Honey Mustard Sheet Pan Chicken with Brussels Sprouts

This Honey-Mustard Sheet Pan Chicken with Brussels Sprouts is a perfect fall weeknight recipe that has maximum flavor and minimal dishes!
4.58 from 14 votes

Ingredients
  

  • Nonstick cooking spray
  • 1/4 cup plus 2 tablespoons olive oil
  • 2 tablespoons fresh lemon juice
  • 1 tablespoon Dijon mustard
  • 1 tablespoon whole-grain mustard
  • 1 tablespoon honey
  • 3 garlic cloves, minced
  • Kosher salt and freshly ground black pepper
  • 2 pounds bone-in skin-on chicken thighs (4 medium thighs)
  • 1 1/2 pounds Brussels sprouts, halved
  • 1/4 large red onion, sliced

Instructions
 

  • Preheat the oven to 425°F. Grease a large baking sheet with nonstick cooking spray and set aside. For easy clean up, you can line the pan with foil.

□ □ □ □

> [Task item a]: Pick out each line of the entries that contains the word "largest".
The entries have no connection to the recipe.

□ □ □ □

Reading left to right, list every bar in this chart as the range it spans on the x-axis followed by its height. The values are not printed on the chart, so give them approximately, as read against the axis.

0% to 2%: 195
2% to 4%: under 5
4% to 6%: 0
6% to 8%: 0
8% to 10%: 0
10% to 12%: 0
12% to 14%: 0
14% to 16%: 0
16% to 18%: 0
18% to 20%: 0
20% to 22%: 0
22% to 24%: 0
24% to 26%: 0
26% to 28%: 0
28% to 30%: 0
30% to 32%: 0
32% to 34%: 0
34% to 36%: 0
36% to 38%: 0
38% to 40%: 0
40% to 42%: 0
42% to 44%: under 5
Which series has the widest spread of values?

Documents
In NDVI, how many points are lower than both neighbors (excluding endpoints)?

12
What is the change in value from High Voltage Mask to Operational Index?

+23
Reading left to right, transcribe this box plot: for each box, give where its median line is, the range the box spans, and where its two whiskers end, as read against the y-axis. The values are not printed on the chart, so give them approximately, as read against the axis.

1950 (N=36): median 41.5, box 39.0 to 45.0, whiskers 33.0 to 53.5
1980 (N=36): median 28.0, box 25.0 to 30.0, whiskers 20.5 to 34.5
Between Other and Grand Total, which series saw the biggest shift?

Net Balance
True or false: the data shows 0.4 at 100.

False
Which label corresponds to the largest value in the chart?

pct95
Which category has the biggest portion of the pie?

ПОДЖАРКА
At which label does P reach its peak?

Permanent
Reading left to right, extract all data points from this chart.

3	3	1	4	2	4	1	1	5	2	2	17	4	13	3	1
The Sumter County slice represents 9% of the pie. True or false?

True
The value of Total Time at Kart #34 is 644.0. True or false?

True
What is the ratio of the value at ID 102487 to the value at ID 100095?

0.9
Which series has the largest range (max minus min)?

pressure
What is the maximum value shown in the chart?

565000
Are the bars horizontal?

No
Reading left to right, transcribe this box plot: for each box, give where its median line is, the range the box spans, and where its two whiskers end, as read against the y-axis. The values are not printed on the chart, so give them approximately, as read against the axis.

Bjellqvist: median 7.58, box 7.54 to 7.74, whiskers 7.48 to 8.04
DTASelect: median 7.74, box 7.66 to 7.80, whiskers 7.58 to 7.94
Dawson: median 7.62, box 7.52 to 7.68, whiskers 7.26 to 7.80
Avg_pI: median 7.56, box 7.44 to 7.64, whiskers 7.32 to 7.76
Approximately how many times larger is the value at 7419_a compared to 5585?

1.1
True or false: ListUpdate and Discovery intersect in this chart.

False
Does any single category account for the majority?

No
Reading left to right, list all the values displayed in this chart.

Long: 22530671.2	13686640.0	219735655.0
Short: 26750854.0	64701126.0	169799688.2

□ □ □ □

> [Task item b]: Please extract the passage from the sheet pan chicken recipe word for word, starting at "4.58 from 14" and ending at "(4 medium thighs)".

> [Your solution a]:
Which label corresponds to the largest value in the chart?
Which series has the largest range (max minus min)?

> [Your solution b]:
4.58 from 14 votes

Ingredients
  

  • Nonstick cooking spray
  • 1/4 cup plus 2 tablespoons olive oil
  • 2 tablespoons fresh lemon juice
  • 1 tablespoon Dijon mustard
  • 1 tablespoon whole-grain mustard
  • 1 tablespoon honey
  • 3 garlic cloves, minced
  • Kosher salt and freshly ground black pepper
  • 2 pounds bone-in skin-on chicken thighs (4 medium thighs)